Answer: Paper is made up of many different types of fibers: wood, rag, plant, cloth, pulp. As the paper is made, a combination of fibers, pulp, chemicals, and water, flow through the paper making machine. The fibers align themselves with this flow. This direction or predominant orientation of the paper fibers, parallel to the flow on the paper making machine, is what makes up the grain direction of paper.


Question: What is the "Caliper" of paper?

Answer: Caliper is the thickness of a single sheet of paper measured with a tool called a micrometer. The measurement is expressed in thousandths (1/1000) of an inch.


Question: What is the "M-Weight" of paper?
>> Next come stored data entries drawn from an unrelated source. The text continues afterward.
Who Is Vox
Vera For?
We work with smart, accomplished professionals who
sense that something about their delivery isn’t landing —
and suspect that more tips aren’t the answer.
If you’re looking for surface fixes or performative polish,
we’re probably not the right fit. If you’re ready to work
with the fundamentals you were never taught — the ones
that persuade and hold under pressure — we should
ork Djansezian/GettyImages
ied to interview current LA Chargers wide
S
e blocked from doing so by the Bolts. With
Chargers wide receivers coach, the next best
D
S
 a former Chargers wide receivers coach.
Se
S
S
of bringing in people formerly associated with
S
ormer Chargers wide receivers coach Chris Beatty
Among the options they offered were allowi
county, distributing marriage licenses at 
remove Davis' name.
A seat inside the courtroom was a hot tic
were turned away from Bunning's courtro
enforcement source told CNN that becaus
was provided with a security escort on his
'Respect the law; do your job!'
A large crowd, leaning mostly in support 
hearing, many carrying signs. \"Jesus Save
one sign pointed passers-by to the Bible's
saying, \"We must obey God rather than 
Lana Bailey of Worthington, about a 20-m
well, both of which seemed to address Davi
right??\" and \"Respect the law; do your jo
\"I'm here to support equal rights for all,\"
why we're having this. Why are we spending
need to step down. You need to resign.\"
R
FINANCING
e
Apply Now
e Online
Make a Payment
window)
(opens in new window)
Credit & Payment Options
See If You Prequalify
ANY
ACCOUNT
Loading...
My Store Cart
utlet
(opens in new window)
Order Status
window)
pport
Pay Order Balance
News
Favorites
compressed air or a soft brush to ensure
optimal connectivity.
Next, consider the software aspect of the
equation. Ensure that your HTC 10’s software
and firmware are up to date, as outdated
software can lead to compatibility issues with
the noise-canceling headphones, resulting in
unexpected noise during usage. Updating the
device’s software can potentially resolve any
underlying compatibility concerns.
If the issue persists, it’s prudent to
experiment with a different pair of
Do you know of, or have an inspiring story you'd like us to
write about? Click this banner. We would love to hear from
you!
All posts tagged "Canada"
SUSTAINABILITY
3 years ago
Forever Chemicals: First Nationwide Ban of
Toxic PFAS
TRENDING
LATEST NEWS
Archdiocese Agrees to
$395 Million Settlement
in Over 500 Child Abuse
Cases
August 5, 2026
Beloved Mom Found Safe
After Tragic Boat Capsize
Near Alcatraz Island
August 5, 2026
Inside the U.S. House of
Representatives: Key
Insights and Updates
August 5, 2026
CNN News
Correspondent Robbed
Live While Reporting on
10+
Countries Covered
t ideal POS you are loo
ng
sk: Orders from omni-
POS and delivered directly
Answer: M-weight (the M standing for the Roman numeral 1000) is the weight of 1000 sheets of a particular grade of paper, cut to a particular size.


Question: What is the "Basis Weight" of paper?
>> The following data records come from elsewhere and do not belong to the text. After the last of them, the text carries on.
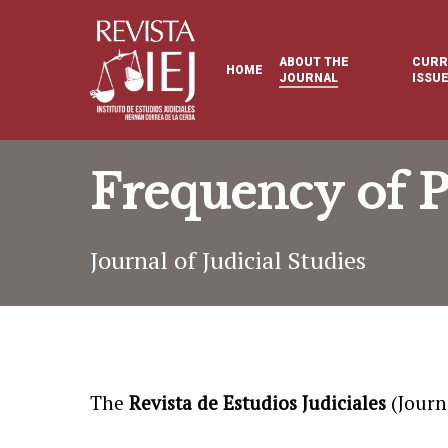
Skip
to
ABOUT THE
CURR
HOME
main
JOURNAL
ISSU
content
Frequency of P
Journal of Judicial Studies
The
Revista de Estudios Judiciales
(Journa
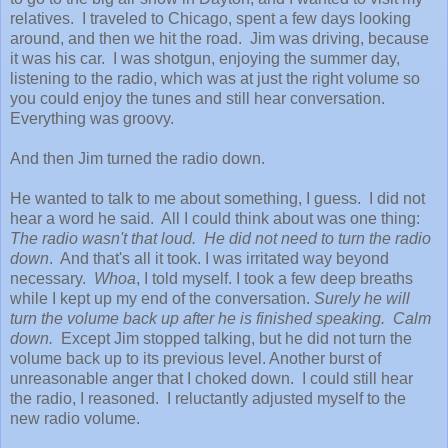
relatives. I traveled to Chicago, spent a few days looking
around, and then we hit the road. Jim was driving, because
it was his car. I was shotgun, enjoying the summer day,
listening to the radio, which was at just the right volume so
you could enjoy the tunes and still hear conversation.
Everything was groovy.
And then Jim turned the radio down.
He wanted to talk to me about something, I guess. I did not
hear a word he said. All I could think about was one thing:
The radio wasn't that loud. He did not need to turn the radio
down
. And that's all it took. I was irritated way beyond
necessary.
Whoa
, I told myself. I took a few deep breaths
while I kept up my end of the conversation.
Surely he will
turn the volume back up after he is finished speaking. Calm
down.
Except Jim stopped talking, but he did not turn the
volume back up to its previous level. Another burst of
unreasonable anger that I choked down. I could still hear
the radio, I reasoned. I reluctantly adjusted myself to the
new radio volume.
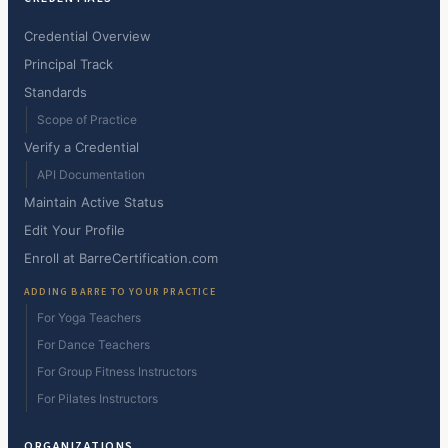
Credential Overview
Principal Track
Standards
Scope of Practice
Verify a Credential
API Documentation
Maintain Active Status
Edit Your Profile
Enroll at BarreCertification.com
ADDING BARRE TO YOUR PRACTICE
For Yoga Teachers
For Dance Teachers
For Group Fitness Instructors
For Pilates Instructors
ORGANIZATIONS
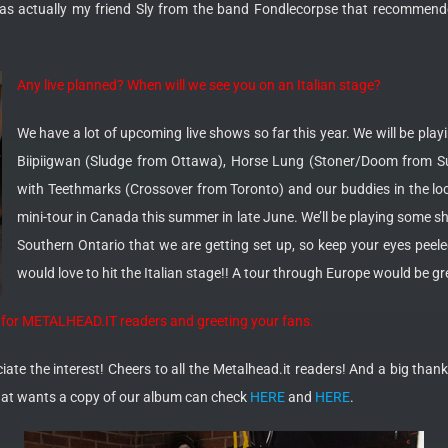
t was actually my friend Sly from the band Fondlecorpse that recommend
Any live planned? When will we see you on an Italian stage?
We have a lot of upcoming live shows so far this year. We will be pla
Biipiigwan (Sludge from Ottawa), Horse Lung (Stoner/Doom from Su
with Teethmarks (Crossover from Toronto) and our buddies in the loc
mini-tour in Canada this summer in late June. We’ll be playing some 
Southern Ontario that we are getting set up, so keep your eyes pee
would love to hit the Italian stage!! A tour through Europe would be 
ge for METALHEAD.IT readers and greeting your fans.
te the interest! Cheers to all the Metalhead.it readers! And a big thank 
hat wants a copy of our album can check
HERE
and
HERE
.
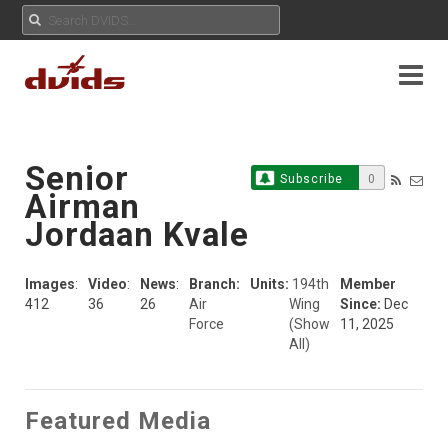
Senior
Subscribe
0
Airman
Jordaan Kvale
Images
:
Video
:
News
:
Branch:
Units:
194th
Member
412
36
26
Air
Wing
Since:
Dec
Force
(Show
11, 2025
All)
Featured Media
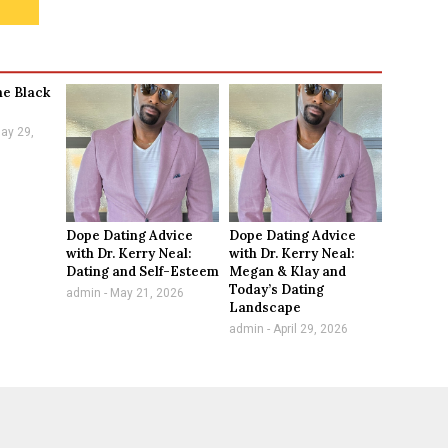
he Black
ay 29,
Dope Dating Advice
Dope Dating Advice
with Dr. Kerry Neal:
with Dr. Kerry Neal:
Dating and Self-Esteem
Megan & Klay and
Today’s Dating
admin
May 21, 2026
Landscape
admin
April 29, 2026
Answer: The paper industry has categorized paper into basically seven categories. These seven categories, with their seven basic established sizes, represent the foundation upon which all paper is related, one grade to the next. The seven categories are as follows: Book, Bond & Writing, Cover, Postcard & Bristol, Printing Bristol, Index, and Tag. The basis weight is the weight of 500 sheets (a ream) of paper in the basic size for that grade. An example would be 500 sheets of sub. 80 cover paper in its basis size of 20 x 26, would weigh 80 lbs.
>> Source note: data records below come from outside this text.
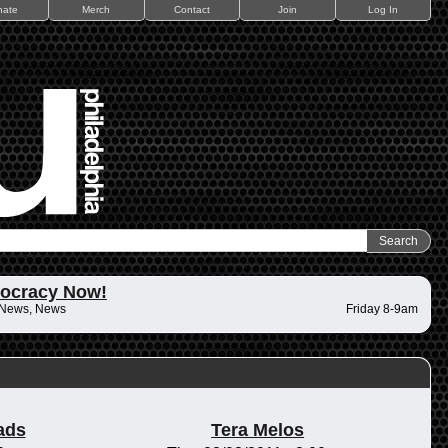
nate
Merch
Contact
Join
Log In
ocracy Now!
 News, News
Friday 8-9am
ads
Tera Melos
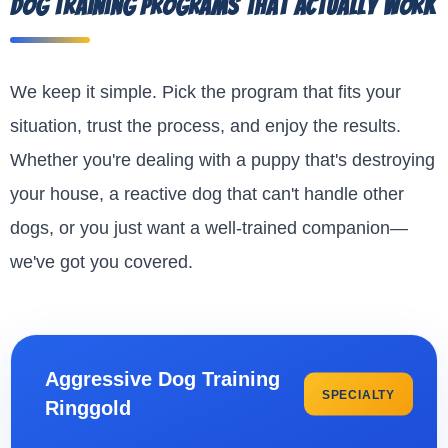
Dog Training Programs That Actually Work
We keep it simple. Pick the program that fits your
situation, trust the process, and enjoy the results.
Whether you're dealing with a puppy that's destroying
your house, a reactive dog that can't handle other
dogs, or you just want a well-trained companion—
we've got you covered.
Aggressive Dog Training
SPECIALTY
Ringgold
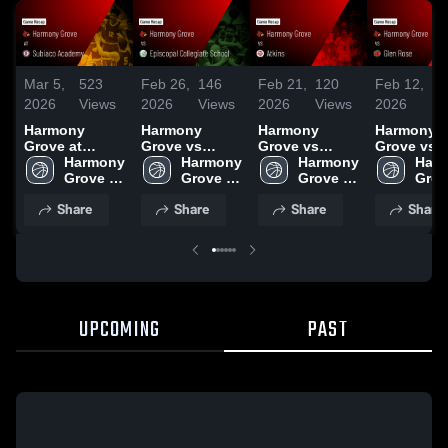
Mar 5,
523
Feb 26,
146
Feb 21,
120
Feb 12,
1
2026
Views
2026
Views
2026
Views
2026
Vi
Harmony
Harmony
Harmony
Harmony
Grove at
Grove vs
Grove vs
Grove vs Glen
Subiaco
Harmony 
Episcopal
Harmony 
Atkins • Game
Harmony 
Rose • Game
Harm
Academy •
Grove 
Collegiate
Grove 
Recap • Feb
Grove 
Recap • F
Grov
Game Recap •
High 
School • Game
High 
20, 2026
High 
10, 2026
High 
Share
Share
Share
Share
Mar 3, 2026
School
Recap • Feb
School
School
Scho
25, 2026
UPCOMING
PAST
Question: What is the "Opacity" of paper?

Answer: Opacity is the ability of paper to prevent print from showing through on the unprinted side. Usually the lower the basis weight, the lower the opacity, the more print shows through.


Question: What influences the smoothness of paper, and how is the smoothness measured?

Answer: The smoothness of paper is partially determined by the type of fibers used in making the paper. Generally, the shorter the fibers are, the more level or smoother the paper is. Other considerations for making paper smooth include the way the paper is made on the machine, the amount of other products in the paper such as fillers, and the degree to which the sheet is pressed between steel rolls at the end of the paper making process, also known as calendering. The types of coatings and additional calendering, or supercalendering, also add significantly to the smoothness of the paper. The most common method by which to measure smoothness is through an air-leak tester. The smoothness tester machines measure the rate of air flow between a gauge or test plate and the paper surface.